- _Task item_
Beginning at the line that contains "-package.json", write out every line down to the end of the records, with both ends kept and nothing added.

── Extracted information

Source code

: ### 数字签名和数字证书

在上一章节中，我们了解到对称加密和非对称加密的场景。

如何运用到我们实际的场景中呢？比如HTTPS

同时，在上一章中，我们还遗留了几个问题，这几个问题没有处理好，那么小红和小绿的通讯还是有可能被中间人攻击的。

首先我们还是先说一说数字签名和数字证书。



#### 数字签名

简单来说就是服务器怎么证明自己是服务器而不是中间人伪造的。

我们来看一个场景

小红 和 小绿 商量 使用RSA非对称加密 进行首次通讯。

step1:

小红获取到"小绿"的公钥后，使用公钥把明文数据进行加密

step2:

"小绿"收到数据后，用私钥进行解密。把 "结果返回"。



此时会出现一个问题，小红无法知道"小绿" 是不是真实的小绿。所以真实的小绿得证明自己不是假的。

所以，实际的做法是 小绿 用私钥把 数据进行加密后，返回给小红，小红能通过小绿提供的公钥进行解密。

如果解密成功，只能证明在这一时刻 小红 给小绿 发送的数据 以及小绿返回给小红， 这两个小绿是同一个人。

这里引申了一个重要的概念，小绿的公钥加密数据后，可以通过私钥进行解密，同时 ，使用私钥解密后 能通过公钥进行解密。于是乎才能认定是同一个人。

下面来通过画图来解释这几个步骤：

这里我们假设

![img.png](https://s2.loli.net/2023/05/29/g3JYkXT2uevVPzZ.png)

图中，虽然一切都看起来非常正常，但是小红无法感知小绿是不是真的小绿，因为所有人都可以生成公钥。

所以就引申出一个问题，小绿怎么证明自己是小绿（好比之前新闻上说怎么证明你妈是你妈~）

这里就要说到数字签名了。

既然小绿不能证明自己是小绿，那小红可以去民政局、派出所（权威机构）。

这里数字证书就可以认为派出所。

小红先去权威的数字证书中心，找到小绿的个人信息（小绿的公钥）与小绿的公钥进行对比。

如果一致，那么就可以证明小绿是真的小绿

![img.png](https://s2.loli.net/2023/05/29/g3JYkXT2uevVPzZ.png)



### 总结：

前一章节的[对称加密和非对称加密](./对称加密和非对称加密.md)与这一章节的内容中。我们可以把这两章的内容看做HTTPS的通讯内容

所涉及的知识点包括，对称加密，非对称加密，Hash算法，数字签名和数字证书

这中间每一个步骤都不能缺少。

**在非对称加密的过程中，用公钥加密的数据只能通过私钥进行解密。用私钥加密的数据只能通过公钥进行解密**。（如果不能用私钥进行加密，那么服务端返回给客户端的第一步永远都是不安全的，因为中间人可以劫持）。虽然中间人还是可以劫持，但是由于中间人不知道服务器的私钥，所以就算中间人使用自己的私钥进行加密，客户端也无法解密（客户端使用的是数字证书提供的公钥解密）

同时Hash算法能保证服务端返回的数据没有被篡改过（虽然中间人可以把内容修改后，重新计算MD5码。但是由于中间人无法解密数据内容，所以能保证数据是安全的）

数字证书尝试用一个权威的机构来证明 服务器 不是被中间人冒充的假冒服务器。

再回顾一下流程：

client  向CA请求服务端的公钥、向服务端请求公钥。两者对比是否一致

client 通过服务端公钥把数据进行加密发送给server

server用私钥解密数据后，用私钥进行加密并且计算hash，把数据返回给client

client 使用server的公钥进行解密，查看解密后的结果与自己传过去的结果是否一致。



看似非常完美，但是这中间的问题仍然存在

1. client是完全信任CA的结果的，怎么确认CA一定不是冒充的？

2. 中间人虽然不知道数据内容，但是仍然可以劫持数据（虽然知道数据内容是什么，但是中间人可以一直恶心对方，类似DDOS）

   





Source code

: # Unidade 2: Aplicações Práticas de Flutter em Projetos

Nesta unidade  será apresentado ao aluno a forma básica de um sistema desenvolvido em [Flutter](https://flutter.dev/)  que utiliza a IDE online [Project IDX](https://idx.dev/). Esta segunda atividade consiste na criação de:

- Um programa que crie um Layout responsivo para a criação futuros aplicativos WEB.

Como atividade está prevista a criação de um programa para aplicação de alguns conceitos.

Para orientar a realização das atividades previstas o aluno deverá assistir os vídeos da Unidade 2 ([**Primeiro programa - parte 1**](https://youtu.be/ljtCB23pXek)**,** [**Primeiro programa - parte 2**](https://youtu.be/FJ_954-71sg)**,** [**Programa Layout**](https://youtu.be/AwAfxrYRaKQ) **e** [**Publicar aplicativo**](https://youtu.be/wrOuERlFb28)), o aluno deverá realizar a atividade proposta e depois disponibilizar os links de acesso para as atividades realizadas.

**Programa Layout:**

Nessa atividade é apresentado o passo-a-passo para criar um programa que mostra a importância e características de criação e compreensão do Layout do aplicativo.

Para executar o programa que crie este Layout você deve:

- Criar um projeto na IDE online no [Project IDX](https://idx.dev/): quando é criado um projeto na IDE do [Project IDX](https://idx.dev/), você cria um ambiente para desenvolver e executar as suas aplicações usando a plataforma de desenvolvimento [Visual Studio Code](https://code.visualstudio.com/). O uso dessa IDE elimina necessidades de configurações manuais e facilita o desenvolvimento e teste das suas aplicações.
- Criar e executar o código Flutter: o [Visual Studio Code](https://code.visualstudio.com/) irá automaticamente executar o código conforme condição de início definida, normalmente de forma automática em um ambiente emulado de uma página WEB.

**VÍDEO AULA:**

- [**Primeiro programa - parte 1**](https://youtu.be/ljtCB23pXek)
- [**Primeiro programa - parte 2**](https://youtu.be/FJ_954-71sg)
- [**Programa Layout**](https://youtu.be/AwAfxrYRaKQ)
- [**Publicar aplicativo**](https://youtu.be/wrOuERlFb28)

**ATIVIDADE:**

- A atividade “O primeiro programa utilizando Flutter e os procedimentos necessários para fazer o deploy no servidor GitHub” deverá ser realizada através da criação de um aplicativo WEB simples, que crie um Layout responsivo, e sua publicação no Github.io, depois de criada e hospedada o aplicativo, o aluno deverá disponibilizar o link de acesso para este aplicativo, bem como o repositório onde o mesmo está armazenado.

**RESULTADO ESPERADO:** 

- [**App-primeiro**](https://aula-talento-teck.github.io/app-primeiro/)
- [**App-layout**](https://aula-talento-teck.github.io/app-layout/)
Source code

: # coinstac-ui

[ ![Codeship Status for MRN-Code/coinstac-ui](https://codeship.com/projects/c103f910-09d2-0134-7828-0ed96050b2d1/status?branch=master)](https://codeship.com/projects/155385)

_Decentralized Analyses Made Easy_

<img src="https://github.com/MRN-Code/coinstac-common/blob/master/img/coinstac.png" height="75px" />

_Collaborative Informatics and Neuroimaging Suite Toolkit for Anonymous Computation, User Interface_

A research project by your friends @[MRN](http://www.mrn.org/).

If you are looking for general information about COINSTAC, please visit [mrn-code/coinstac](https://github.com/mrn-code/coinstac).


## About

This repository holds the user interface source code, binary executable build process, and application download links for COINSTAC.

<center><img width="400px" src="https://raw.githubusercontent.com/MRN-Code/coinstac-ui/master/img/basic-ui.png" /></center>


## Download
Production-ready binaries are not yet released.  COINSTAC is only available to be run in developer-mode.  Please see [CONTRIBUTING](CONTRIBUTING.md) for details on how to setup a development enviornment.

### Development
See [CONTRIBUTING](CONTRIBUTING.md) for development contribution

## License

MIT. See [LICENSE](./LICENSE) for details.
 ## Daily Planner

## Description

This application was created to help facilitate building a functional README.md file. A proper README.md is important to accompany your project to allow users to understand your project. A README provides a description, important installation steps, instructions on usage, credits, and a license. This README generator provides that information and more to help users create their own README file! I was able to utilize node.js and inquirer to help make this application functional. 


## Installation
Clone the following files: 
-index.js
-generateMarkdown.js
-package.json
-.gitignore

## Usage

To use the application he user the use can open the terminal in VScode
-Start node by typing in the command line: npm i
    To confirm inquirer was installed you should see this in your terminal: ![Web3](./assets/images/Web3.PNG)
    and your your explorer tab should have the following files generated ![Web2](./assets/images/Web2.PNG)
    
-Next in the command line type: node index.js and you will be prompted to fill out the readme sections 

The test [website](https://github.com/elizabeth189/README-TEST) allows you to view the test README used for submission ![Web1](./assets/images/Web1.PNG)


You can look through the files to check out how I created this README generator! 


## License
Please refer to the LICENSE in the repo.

────

- _Expected answer_
-package.json
-.gitignore

## Usage

To use the application he user the use can open the terminal in VScode
-Start node by typing in the command line: npm i
    To confirm inquirer was installed you should see this in your terminal: ![Web3](./assets/images/Web3.PNG)
    and your your explorer tab should have the following files generated ![Web2](./assets/images/Web2.PNG)
    
-Next in the command line type: node index.js and you will be prompted to fill out the readme sections 

The test [website](https://github.com/elizabeth189/README-TEST) allows you to view the test README used for submission ![Web1](./assets/images/Web1.PNG)


You can look through the files to check out how I created this README generator! 


## License
Please refer to the LICENSE in the repo.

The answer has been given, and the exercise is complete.